- Text shown -
--- START ---
Fix: Normalze all database distances to score in [0, 1]

This commit is contained in:
Marko Henning
2025-03-25 16:46:14 +01:00
parent 8aa6dade41
commit 94d9d3d590
6 changed files with 22 additions and 25 deletions

View File

@@ -75,10 +75,16 @@ class ChromaClient:
n_results=limit,
)
# chromadb has cosine distance, 2 (worst) -> 0 (best). Re-odering to 0 -> 1
# https://docs.trychroma.com/docs/collections/configure cosine equation
distances: list = result["distances"][0]
distances = [2 - dist for dist in distances]
distances = [[dist/2 for dist in distances]]
return SearchResult(
**{
"ids": result["ids"],
"distances": result["distances"],
"distances": distances,
"documents": result["documents"],
"metadatas": result["metadatas"],
}

View File

@@ -64,7 +64,10 @@ class MilvusClient:
for item in match:
_ids.append(item.get("id"))
_distances.append(item.get("distance"))
# normalize milvus score from [-1, 1] to [0, 1] range
# https://milvus.io/docs/de/metric.md
_dist = (item.get("distance") + 1.0)/2.0
_distances.append(_dist)
_documents.append(item.get("entity", {}).get("data", {}).get("text"))
_metadatas.append(item.get("entity", {}).get("metadata"))

View File

@@ -120,7 +120,7 @@ class OpenSearchClient:
"script_score": {
"query": {"match_all": {}},
"script": {
"source": "cosineSimilarity(params.query_value, doc[params.field]) + 1.0",
"source": "(cosineSimilarity(params.query_value, doc[params.field]) + 1.0) / 2.0",
"params": {
"field": "vector",
"query_value": vectors[0],

View File

@@ -278,7 +278,9 @@ class PgvectorClient:
for row in results:
qid = int(row.qid)
ids[qid].append(row.id)
distances[qid].append(row.distance)
# normalize and re-orders pgvec distance from [2, 0] to [0, 1] score range
# https://github.com/pgvector/pgvector?tab=readme-ov-file#querying
distances[qid].append((2.0 - row.distance)/2.0)
documents[qid].append(row.text)
metadatas[qid].append(row.vmetadata)

View File

@@ -99,7 +99,8 @@ class QdrantClient:
ids=get_result.ids,
documents=get_result.documents,
metadatas=get_result.metadatas,
distances=[[point.score for point in query_response.points]],
# qdrant distance is [-1, 1], normalize to [0, 1]
distances=[[(point.score + 1.0)/2.0 for point in query_response.points]],
)
def query(self, collection_name: str, filter: dict, limit: Optional[int] = None):
--- END ---
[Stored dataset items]
--- START ---
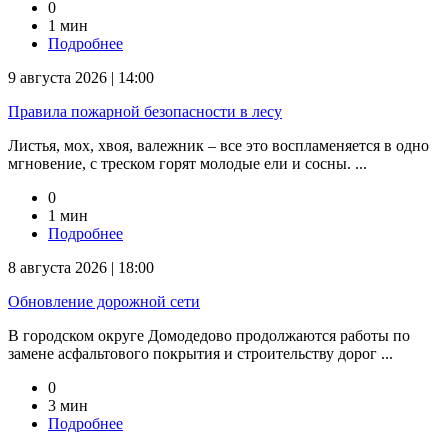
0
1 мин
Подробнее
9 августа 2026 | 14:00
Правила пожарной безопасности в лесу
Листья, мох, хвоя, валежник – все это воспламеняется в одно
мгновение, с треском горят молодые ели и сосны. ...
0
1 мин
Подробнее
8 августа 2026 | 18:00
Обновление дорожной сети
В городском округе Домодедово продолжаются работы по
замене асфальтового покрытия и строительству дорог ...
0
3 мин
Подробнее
--- END ---
--- START ---
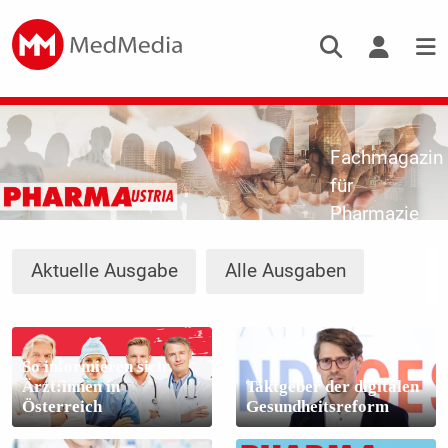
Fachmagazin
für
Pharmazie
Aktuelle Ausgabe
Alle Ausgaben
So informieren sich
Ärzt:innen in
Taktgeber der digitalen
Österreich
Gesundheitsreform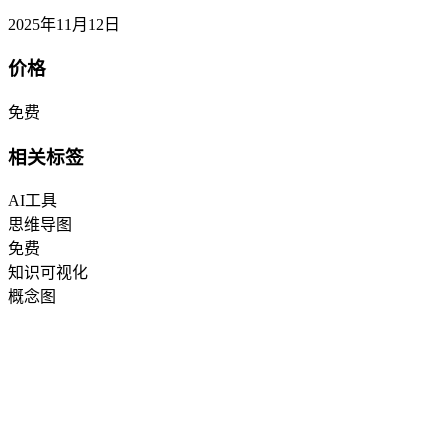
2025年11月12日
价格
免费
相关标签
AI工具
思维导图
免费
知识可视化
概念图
--- END ---
- Work to complete -
(a) Rewrite the part of the commit diff that opens with the words containing "ids[qid].append(row.id)" and closes with "metadatas[qid].append(row.vmetadata)", putting "row_metadata" in place of "vmetadata".
(b) Please answer these questions from the commit diff:
(i) Who is named as the commit's author?
(ii) How many files does the commit change?
(iii) What range does the Milvus score have before normalization?
(c) Turn the paragraph of the commit diff that begins "This commit is contained in:" into a short list that keeps its main facts.

- Answers to this exercise -
(a)
ids[qid].append(row.id)
distances[qid].append(row.distance)
# normalize and re-orders pgvec distance from [2, 0] to [0, 1] score range
# https://github.com/pgvector/pgvector?tab=readme-ov-file#querying
distances[qid].append((2.0 - row.distance)/2.0)
documents[qid].append(row.text)
metadatas[qid].append(row.row_metadata)

(b)
(i) Marko Henning
(ii) 6
(iii) [-1, 1]

(c)
- Author: Marko Henning
- Date: 2025-03-25 16:46:14 +01:00
- Parent: 8aa6dade41
- Commit: 94d9d3d590
- Changes: 6 files, 22 additions, 25 deletions